REQUEST: Quote the lines of the material below from the line with "Digest: 1756129956" to the line with "Resilient, stretchable, and", including both of those lines, and omit the pictures from your answer.

Saved data entries:
--------

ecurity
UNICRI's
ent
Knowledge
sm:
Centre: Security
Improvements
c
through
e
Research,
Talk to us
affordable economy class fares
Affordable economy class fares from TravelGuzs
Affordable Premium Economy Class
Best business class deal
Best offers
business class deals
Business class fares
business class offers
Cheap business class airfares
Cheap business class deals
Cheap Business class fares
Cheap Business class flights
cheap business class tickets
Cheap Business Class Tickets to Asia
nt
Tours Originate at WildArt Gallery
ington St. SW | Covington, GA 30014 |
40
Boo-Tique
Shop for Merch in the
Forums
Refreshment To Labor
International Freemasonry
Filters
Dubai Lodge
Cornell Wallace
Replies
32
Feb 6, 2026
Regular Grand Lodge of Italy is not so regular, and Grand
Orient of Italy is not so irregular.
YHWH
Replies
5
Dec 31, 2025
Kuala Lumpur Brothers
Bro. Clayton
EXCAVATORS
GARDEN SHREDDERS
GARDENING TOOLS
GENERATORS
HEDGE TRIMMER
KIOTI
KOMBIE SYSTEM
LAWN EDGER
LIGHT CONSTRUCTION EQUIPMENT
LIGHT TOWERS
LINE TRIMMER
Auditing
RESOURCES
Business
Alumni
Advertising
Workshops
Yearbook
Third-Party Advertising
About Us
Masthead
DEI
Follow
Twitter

--------

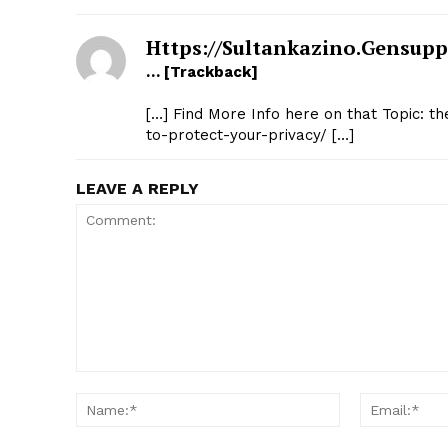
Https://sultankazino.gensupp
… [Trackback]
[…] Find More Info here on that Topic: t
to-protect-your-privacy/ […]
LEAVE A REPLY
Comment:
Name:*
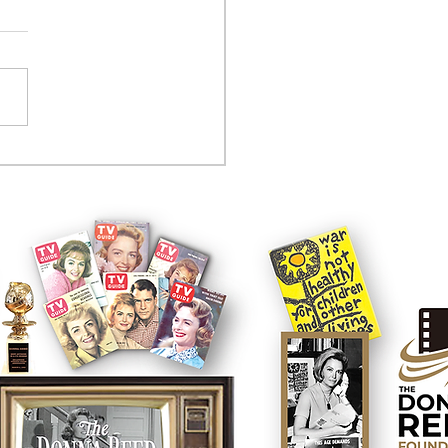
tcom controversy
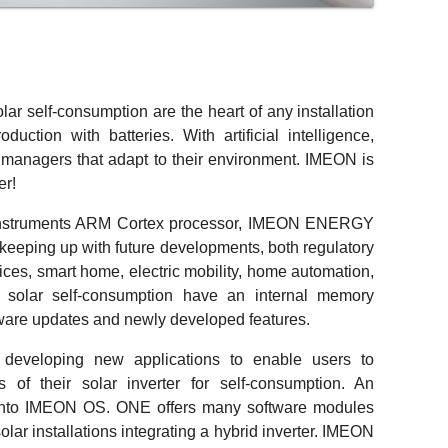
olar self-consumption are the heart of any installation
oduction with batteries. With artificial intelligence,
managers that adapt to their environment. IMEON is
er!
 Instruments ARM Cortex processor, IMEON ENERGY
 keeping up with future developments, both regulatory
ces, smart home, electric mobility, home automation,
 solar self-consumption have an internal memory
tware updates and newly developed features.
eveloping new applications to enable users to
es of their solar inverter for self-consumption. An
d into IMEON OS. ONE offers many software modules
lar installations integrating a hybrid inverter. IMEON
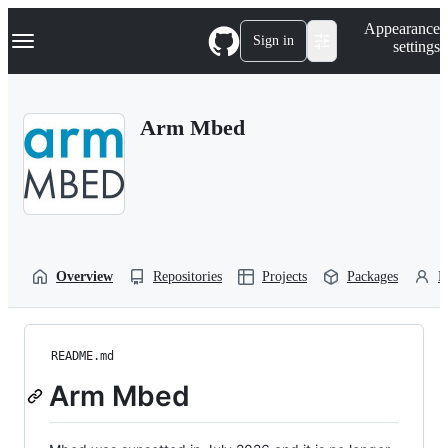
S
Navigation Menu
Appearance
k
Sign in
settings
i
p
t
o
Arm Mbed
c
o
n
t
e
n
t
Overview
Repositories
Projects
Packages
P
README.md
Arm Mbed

--------

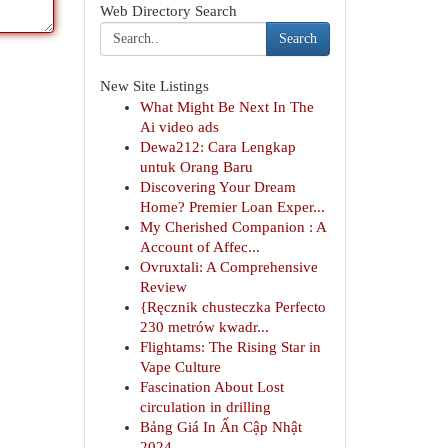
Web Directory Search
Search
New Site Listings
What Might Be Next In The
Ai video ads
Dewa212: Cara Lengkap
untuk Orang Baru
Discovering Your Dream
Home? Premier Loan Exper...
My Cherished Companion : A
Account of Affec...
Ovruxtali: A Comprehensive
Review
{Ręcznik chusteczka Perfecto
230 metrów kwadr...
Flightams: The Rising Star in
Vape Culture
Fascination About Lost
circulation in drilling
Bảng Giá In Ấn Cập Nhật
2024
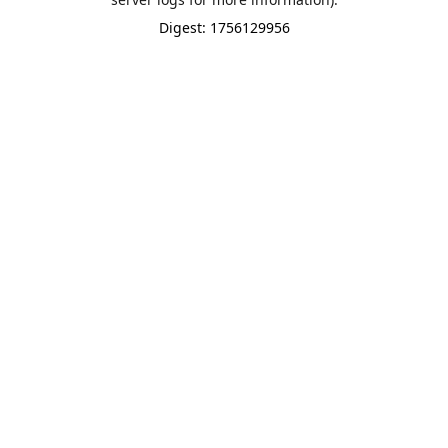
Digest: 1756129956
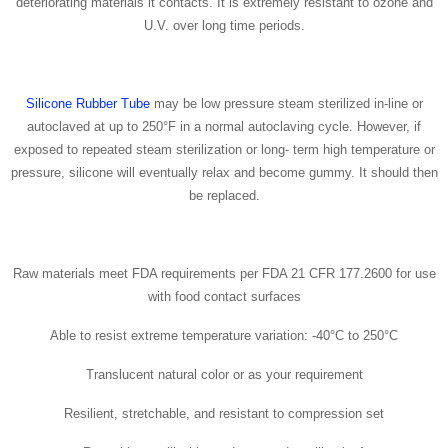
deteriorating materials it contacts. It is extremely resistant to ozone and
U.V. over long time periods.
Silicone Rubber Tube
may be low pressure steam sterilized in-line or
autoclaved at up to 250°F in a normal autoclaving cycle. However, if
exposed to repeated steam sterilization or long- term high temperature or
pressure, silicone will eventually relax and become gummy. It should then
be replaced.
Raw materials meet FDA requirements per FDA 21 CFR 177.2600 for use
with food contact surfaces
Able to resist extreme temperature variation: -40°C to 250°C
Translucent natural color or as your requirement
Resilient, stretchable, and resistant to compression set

--------

SOLUTION TO THE EXERCISE:
Digest: 1756129956
deteriorating materials it contacts. It is extremely resistant to ozone and
U.V. over long time periods.
Silicone Rubber Tube
may be low pressure steam sterilized in-line or
autoclaved at up to 250°F in a normal autoclaving cycle. However, if
exposed to repeated steam sterilization or long- term high temperature or
pressure, silicone will eventually relax and become gummy. It should then
be replaced.
Raw materials meet FDA requirements per FDA 21 CFR 177.2600 for use
with food contact surfaces
Able to resist extreme temperature variation: -40°C to 250°C
Translucent natural color or as your requirement
Resilient, stretchable, and resistant to compression set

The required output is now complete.